"""

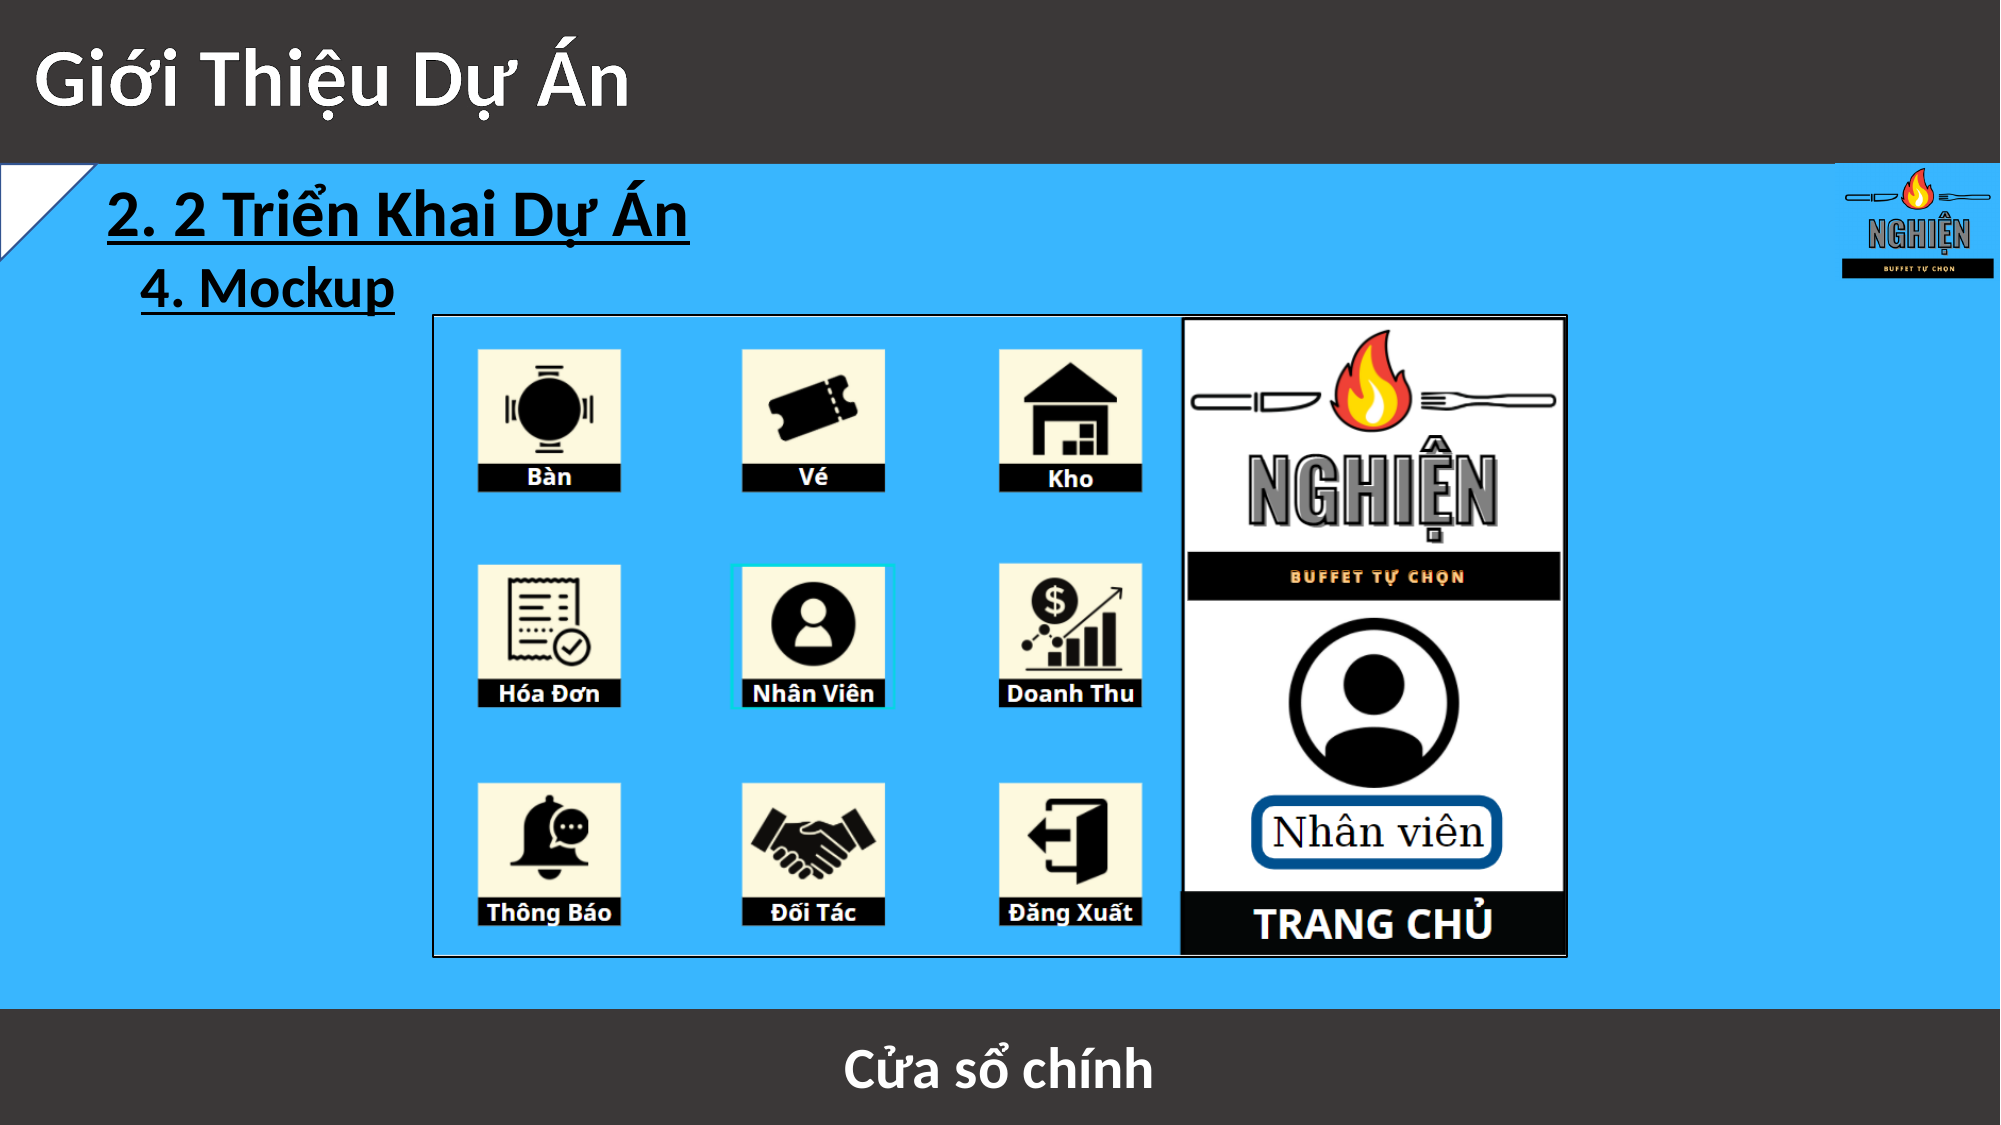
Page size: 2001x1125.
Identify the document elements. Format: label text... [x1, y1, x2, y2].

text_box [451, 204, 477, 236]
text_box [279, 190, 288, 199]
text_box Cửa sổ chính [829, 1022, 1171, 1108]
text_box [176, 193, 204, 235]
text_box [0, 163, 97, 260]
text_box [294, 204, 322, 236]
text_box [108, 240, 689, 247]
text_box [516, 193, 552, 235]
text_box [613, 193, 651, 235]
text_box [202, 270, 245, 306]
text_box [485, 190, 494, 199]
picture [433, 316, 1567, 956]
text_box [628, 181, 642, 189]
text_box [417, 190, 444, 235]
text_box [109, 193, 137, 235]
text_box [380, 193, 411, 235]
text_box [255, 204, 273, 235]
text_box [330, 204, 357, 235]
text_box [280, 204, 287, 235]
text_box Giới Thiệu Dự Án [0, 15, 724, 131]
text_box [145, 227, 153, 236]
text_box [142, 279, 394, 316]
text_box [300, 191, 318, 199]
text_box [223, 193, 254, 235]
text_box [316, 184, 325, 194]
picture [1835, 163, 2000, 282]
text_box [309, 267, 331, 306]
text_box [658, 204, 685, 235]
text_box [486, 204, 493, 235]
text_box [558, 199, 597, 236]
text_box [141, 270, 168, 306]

"""
"""

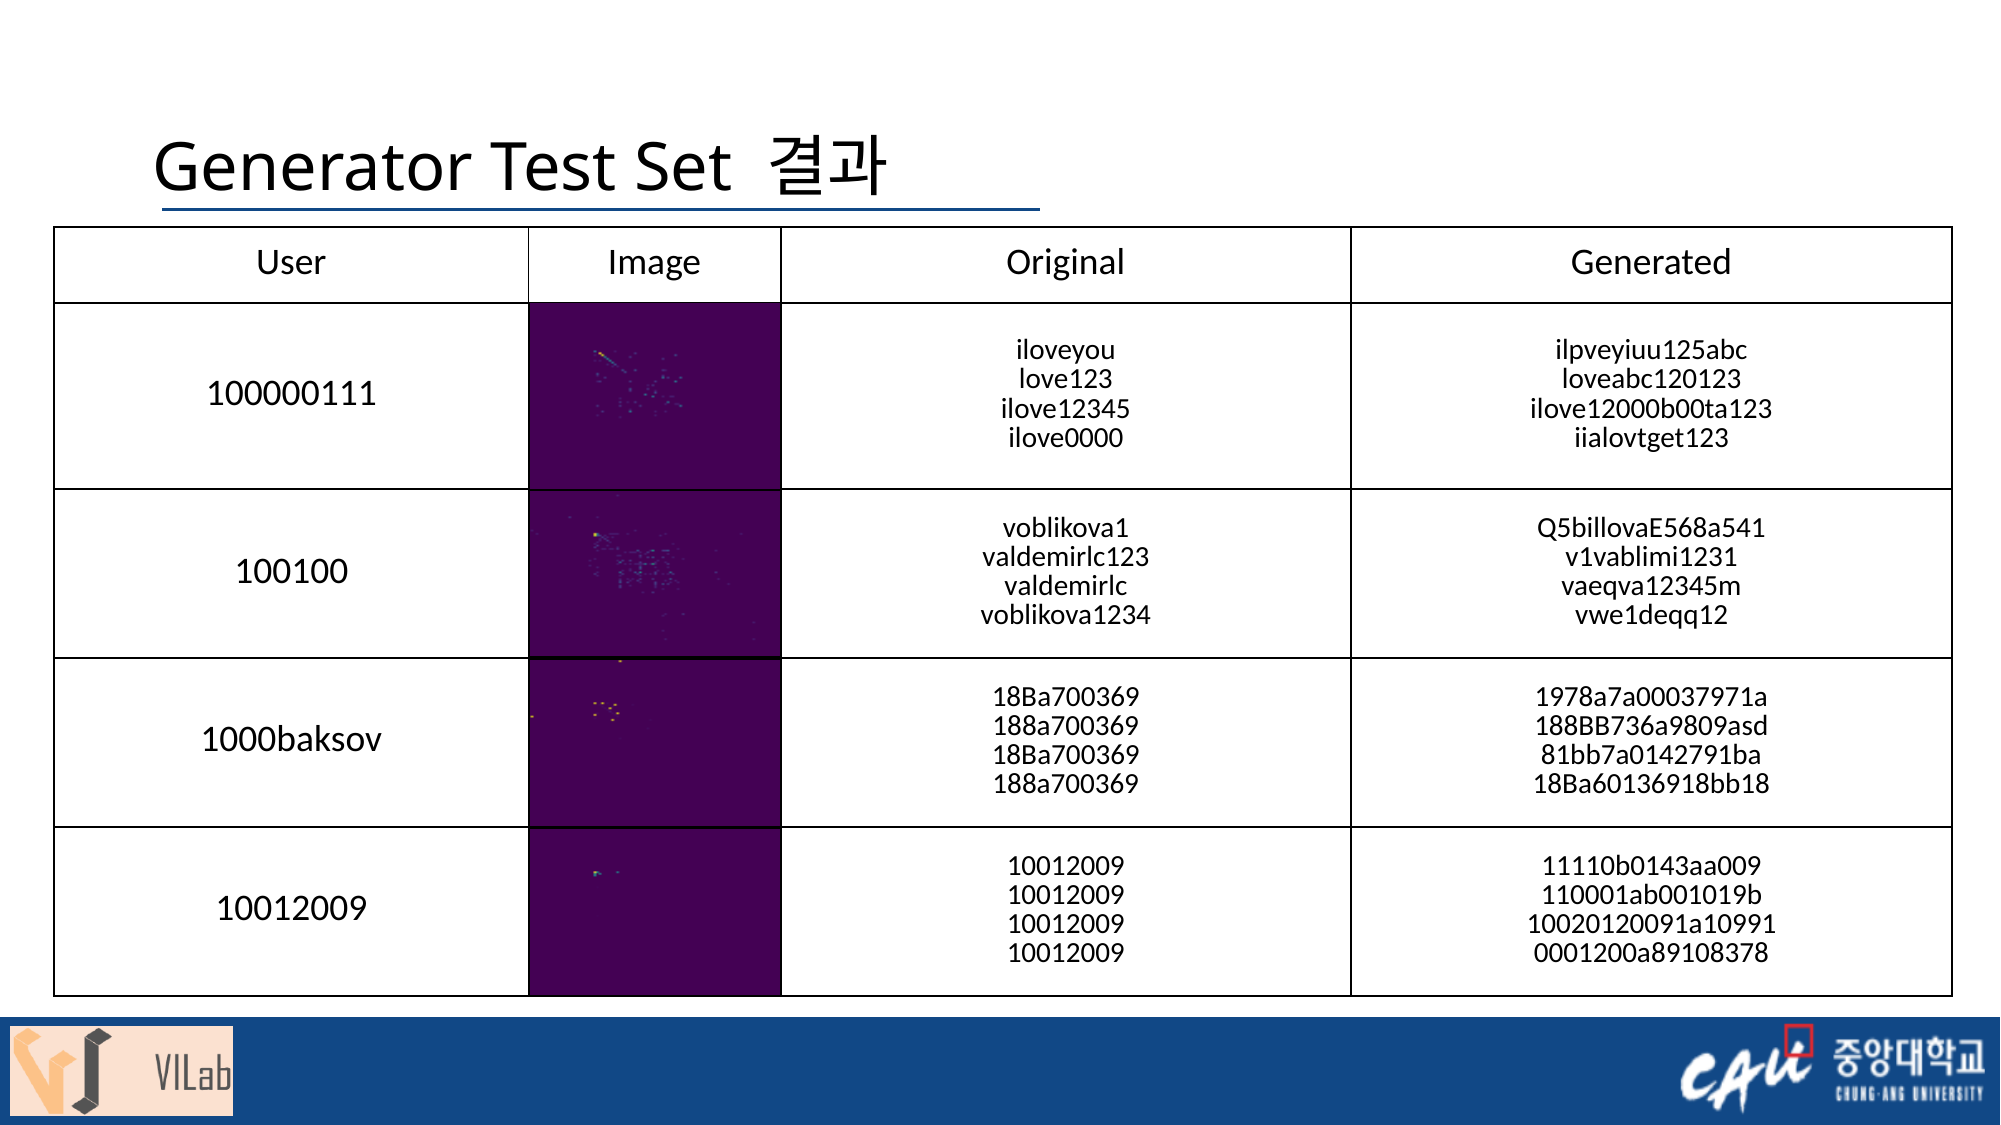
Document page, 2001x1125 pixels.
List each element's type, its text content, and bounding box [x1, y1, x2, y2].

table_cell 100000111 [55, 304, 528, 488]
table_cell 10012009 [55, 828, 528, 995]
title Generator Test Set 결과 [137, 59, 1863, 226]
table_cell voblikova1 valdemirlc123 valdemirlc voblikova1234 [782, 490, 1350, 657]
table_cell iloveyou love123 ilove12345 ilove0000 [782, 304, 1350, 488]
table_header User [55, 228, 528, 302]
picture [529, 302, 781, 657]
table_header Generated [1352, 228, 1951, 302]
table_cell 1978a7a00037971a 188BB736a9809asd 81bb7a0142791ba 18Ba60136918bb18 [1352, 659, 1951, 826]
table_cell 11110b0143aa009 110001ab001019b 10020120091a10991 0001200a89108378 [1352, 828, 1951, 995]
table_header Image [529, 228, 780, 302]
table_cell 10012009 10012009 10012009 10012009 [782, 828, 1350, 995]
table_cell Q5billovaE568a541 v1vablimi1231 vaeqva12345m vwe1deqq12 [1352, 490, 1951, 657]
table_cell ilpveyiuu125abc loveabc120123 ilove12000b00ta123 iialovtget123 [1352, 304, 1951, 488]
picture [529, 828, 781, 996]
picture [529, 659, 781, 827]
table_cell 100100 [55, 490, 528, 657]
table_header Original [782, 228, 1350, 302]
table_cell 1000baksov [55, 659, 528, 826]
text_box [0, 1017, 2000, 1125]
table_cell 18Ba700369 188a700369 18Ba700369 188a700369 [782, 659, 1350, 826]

"""
"""

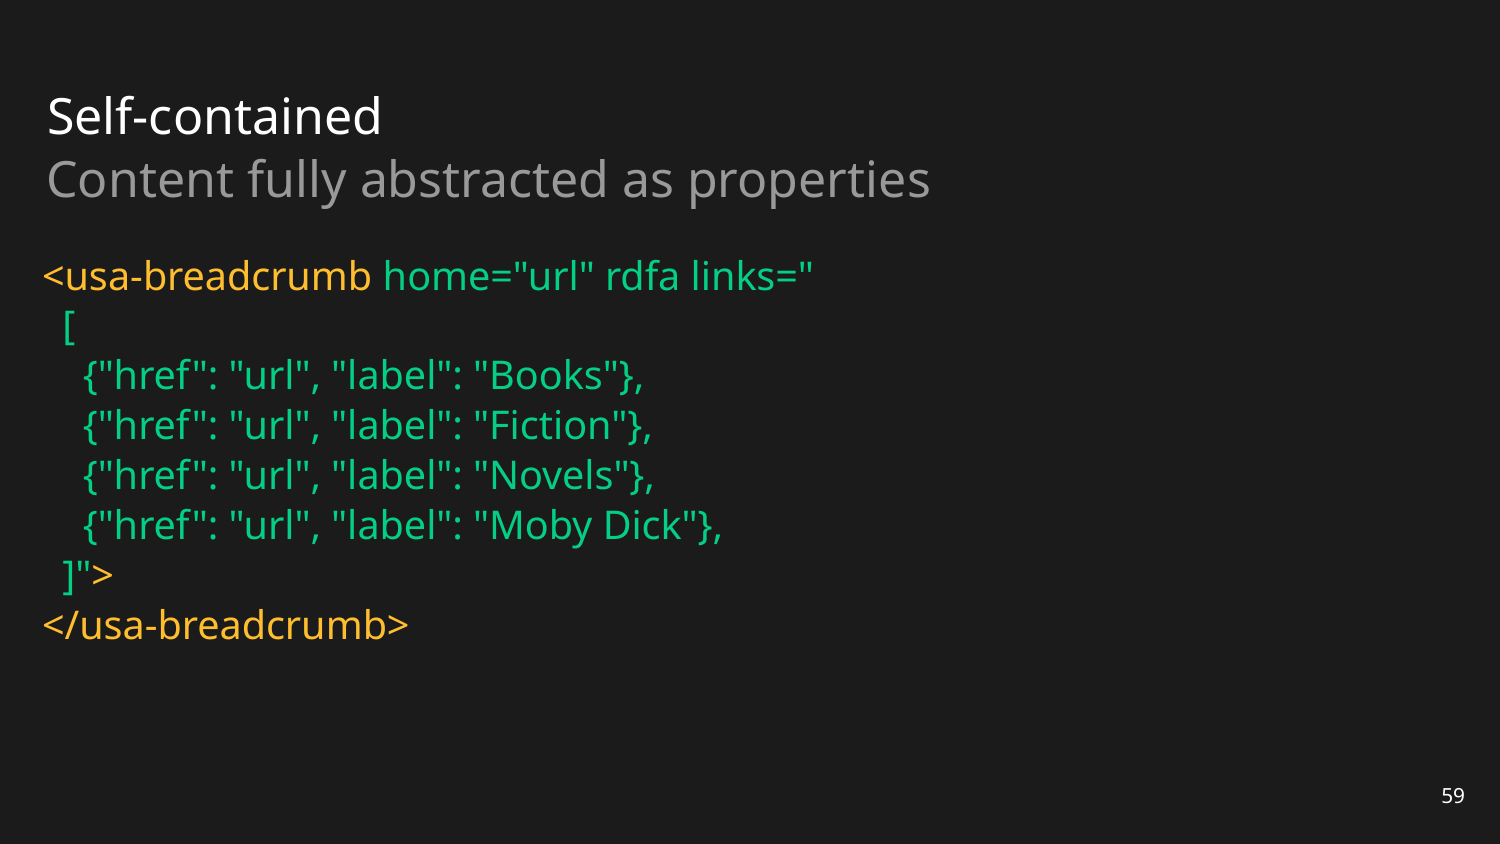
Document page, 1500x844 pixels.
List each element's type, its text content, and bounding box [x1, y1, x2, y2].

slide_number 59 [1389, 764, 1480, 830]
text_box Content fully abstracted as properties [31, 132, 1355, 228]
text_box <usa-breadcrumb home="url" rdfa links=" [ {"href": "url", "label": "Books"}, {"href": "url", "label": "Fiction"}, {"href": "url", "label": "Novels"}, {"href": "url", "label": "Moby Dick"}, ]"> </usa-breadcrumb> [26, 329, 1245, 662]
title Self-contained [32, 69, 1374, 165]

"""

→ Request:
Output, from the data above, the lines from the line with "Page size: 2001x1125." to the line with "text_box [558, 199, 597, 236]" exactly as they stand, both ends included and nothing else.

→ Answer space:
Page size: 2001x1125.
Identify the document elements. Format: label text... [x1, y1, x2, y2].

text_box [451, 204, 477, 236]
text_box [279, 190, 288, 199]
text_box Cửa sổ chính [829, 1022, 1171, 1108]
text_box [176, 193, 204, 235]
text_box [0, 163, 97, 260]
text_box [294, 204, 322, 236]
text_box [108, 240, 689, 247]
text_box [516, 193, 552, 235]
text_box [613, 193, 651, 235]
text_box [202, 270, 245, 306]
text_box [485, 190, 494, 199]
picture [433, 316, 1567, 956]
text_box [628, 181, 642, 189]
text_box [417, 190, 444, 235]
text_box [109, 193, 137, 235]
text_box [380, 193, 411, 235]
text_box [255, 204, 273, 235]
text_box [330, 204, 357, 235]
text_box [280, 204, 287, 235]
text_box Giới Thiệu Dự Án [0, 15, 724, 131]
text_box [145, 227, 153, 236]
text_box [142, 279, 394, 316]
text_box [300, 191, 318, 199]
text_box [223, 193, 254, 235]
text_box [316, 184, 325, 194]
picture [1835, 163, 2000, 282]
text_box [309, 267, 331, 306]
text_box [658, 204, 685, 235]
text_box [486, 204, 493, 235]
text_box [558, 199, 597, 236]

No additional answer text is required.